Communicating through handwritten letters feels more personal than email, and I often find I tend to be more truthful in my handwritten correspondence. Unlike a personal email, a handwritten letter is an object to be held, unfolded, and kept to re-read at a later date. Hearing from a friend or a family member is always a gift, but a handwritten letter is a gift doubled because of its physical presence.

Although I do have a few pen pals, and my family members are great letter writers, many of the letters I write do not result in a handwritten response, which I’m perfectly fine with. I don’t write to make others write back to me; I write for the pleasure of sharing myself with others—and to let my loved ones know I care for them and am thinking of them.

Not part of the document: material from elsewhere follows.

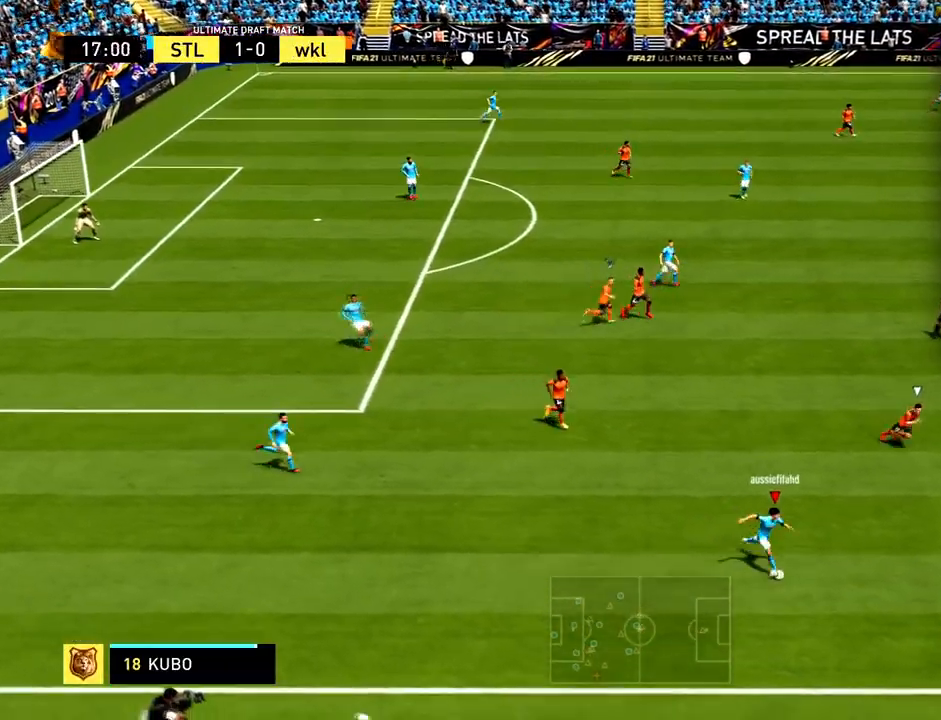
{"buttons": [], "left_stick": "down-right", "events": []}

If you’d like to write more letters than you do now, you’ll want to buy yourself some stationery that makes you smile and a nice pen and stop by the post office for a book of stamps. (Stamps can also be ordered online if your post office is always extremely busy!) I find that the easier it is to write a letter, the more often I will write one. This is why I like to leave out a card or two on top of my desk, for if I have a spare half hour, there’s always someone in my life I can think of who deserves a handwritten note.